Wednesday, April 01, 2020

More than a doctrine

The Father and his Son Jesus are people, and so the Spirit is best understood as a person too. Later Christian thinkers pulled these revelations about God together into an all-important position or “doctrine” we know as the Trinity. God is one, but made up of three persons: the Father, the Son, and the Holy Spirit. This claim stands at the heart of the confessions that all Christians recite, confess, and affirm to the present day. But we know from Paul’s conversion near Damascus that this is not just a definitive account of who God is. It is a definitive account of how we know God, indicating that this knowledge does not rest on our own efforts or insights, which is just as well. As Job said some time ago, where would we go to find God (Job 23:3, 8-9; see also 28:12-22)? The creeds affirm that God reveals the truth about God, reaching all the way down to us in our humanity in Jesus, and to our hearts and minds with his Spirit. This might seem obvious, but it is incredibly important.
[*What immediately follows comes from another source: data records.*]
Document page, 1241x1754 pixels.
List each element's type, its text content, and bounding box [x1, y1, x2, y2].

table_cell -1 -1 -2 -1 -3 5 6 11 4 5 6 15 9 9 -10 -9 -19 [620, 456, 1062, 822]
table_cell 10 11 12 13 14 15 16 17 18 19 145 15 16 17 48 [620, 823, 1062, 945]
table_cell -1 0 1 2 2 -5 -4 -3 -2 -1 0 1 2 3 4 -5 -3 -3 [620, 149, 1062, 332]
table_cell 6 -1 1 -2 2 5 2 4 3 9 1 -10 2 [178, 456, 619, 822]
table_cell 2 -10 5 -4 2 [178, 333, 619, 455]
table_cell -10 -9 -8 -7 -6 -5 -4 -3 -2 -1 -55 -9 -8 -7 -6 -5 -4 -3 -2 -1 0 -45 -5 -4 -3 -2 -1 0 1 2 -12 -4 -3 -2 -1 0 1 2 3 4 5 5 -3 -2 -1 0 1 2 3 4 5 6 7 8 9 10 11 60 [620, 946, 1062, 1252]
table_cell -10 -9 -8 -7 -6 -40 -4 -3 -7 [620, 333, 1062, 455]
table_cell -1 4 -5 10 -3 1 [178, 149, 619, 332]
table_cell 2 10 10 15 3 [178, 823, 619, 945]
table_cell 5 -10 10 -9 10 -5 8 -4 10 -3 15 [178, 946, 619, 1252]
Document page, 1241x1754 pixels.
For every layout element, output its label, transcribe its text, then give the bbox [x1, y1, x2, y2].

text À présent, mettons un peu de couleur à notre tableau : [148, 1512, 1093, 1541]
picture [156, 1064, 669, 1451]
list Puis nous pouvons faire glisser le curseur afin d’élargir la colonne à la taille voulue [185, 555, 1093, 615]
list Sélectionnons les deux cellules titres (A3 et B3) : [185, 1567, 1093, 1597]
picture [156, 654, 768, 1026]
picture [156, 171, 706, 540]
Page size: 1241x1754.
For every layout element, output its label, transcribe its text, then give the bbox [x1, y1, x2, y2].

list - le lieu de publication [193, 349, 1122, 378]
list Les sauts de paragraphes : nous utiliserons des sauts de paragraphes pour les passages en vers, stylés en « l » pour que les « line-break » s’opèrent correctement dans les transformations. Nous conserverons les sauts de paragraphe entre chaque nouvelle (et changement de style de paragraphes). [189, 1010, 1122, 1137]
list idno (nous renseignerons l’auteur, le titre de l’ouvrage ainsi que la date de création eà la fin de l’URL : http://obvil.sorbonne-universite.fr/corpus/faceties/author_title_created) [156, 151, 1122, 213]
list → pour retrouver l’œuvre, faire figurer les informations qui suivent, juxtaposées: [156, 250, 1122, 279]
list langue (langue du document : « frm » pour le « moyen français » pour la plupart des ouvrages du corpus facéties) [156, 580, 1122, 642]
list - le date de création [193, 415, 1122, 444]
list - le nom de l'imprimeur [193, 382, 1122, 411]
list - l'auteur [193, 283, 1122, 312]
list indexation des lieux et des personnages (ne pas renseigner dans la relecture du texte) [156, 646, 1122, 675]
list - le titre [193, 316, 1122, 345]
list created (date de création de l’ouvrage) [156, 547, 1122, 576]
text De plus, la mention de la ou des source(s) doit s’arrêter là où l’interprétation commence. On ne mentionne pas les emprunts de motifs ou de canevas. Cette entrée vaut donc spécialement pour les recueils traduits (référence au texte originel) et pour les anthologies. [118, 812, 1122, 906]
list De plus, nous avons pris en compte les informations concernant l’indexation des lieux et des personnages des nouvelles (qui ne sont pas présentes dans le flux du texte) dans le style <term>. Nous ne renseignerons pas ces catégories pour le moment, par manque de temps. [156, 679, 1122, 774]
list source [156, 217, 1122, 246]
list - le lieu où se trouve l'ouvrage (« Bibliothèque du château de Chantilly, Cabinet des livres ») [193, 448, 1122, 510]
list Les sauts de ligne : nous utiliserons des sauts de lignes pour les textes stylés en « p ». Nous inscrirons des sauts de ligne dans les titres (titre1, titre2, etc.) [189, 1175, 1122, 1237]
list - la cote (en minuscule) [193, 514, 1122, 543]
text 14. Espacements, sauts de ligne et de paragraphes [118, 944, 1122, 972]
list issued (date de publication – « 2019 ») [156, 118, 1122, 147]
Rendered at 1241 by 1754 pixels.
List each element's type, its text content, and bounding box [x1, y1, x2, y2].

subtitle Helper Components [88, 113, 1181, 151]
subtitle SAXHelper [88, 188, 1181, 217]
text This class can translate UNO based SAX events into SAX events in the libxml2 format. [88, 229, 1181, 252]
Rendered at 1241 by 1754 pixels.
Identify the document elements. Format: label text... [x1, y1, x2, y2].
We must remember with crystal clarity that God is in charge of how we know about God, and of the definition of what God is really like, and we must hang on to these truths through life and death.—Paul: An Apostle’s Journey, 18–19

<idle musing>
Not sure I would have started the paragraph the way he did. Yes, they are persona, but people has a connotation of human/mortal that I would rather avoid in the definition of God. But here we run into the problem of the inadequacy of finite words to define the infiniteness that is God. Which basically is what he is saying, too.